* [Extrait du texte]:
※
La «touche», chez De Staël, n’a pas simplement une valeur plastique ou
musicale, elle est appréhension du «réel» dans une tension extrême
entre saisissement/désaississement. Elle est presque touche réelle dans
sa force haptique de prise/déprise à bras-le-corps. La perte de contact
passe, ici, par la peau de la toile. Il y a toujours, posé
potentiellement, une virtualité d’accident qui, loin d’être
catastrophique, peut potentialiser l’acte créatif.
Dans une lettre datée de mars 1953, dans la même veine, il confie à
Pierre Lecuire, un poète et éditeur qui a fait déjà de nombreux
commentaires sur sa peinture :
Mais le vertige, j’aime bien cela, moi. J’y tiens parfois à tout prix,
en grand. […] La continuité dans le renouvellement, c’est pas croyable,
mais il faut le faire. Chaque chose importante est un événement, doit
en être un. Il n’y a pas à sortir de là, c’est cela qu est impossible
et vrai. Cela doit tomber hors de toute loi connue, comme cela, en
vrac, en ordre, mais cela doit tomber.
※
* [Questions sur l'extrait]:
1: Dans l'extrait sur la touche chez De Staël, à qui le peintre écrit-il la lettre de mars 1953 ?
2: Poursuivez l'extrait sur la touche chez De Staël à partir de sa dernière phrase.
※
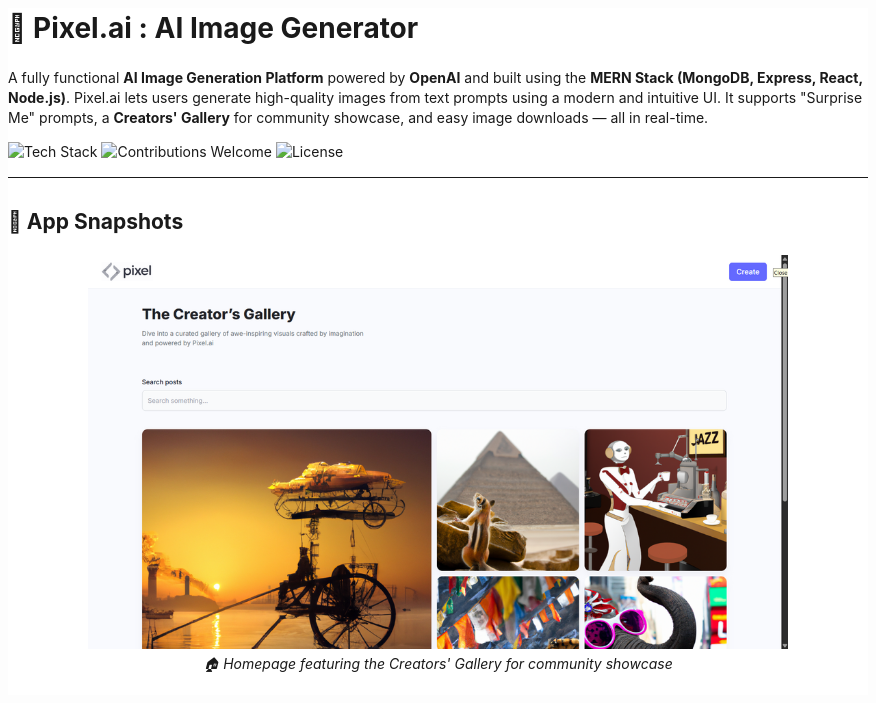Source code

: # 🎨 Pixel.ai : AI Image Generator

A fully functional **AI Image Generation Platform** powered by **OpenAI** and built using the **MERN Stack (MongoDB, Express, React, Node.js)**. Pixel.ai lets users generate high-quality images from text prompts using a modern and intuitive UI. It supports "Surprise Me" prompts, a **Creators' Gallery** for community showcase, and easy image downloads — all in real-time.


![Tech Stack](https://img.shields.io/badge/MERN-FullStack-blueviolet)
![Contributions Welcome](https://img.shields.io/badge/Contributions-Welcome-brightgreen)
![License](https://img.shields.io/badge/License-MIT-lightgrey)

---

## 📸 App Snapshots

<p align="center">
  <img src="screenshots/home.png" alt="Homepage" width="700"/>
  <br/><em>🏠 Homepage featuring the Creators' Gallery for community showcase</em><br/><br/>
※
* [Liste des réponses]:
1: Il l'écrit à Pierre Lecuire, un poète et éditeur.

2:
La cadence de l’acte créatif est rythmée par l’intensité vertigineuse
(sur le bord, à la limite d’une chute métaphorique) d’un «ça peut
tomber juste» ou «ça peut justement tomber». Dans un autre passage de
sa correspondance, il dit l’extême de cette mise en jeu :
Plus vous saisirez que l’explosion, c’est tout chez moi, comme on ouvre
une fenêtre, plus vous comprendrez que je ne peux pas l’arrêter en
finissant plus les choses. […] Je ne suis unique que dans ce bond que
j’arrive à mettre sur la toile avec plus ou moins de contact[v].
La couleur n’explose que sur le bord d’une fenêtre, le battant, le
battement de son ouverture entre réalité et représentation. Ce
dynamisme, cette énergie ne sauraient tranquillement se clore, se
refermer dans le mesure où cette tension, ce mouvement ne peuvent
cesser. Nicolas de Staël ne referme jamais la fenêtre dans la clôture
d’un apaisement. Ça reste toujours entr’ouvert, entr’aperçu. Pour lui,
sa singularité résiderait dans ce qu’il appelle bond et qu’il laisse
demeurer en suspens en reposant sans cesse la question pneumatique (au
sens d’une possible adhérence à la réalité ou d’un dérapage du réel)
d’un contact maintenu ou perdu avec la toile. Zone de turbulence,
tourbillon vertigineux, tension entre l’achevé ou l’inachevé qu’il
faudrait soutenir en resrant sur le bord de la fenêtre mais dont on ne
sait jamais si ça se terminera par-dessus bord.
Trois fois le Grand Concert Dans cette salle d’Antibes où est exposé,
solitaire, ce tableau, j’eus la chance, ce matin-là, de trouver
dépouillement et silence, propices à se concentrer ou se mettre sous
attention flottante, seul assis, sur la banquette du fond comme
lorsqu’on prend place dans une salle de concert. Déconcertante cette
absence de figuration, de musciens censés prendre pace derrière les
pupitres. Mais alors, à quel moment du concert serions-nous ?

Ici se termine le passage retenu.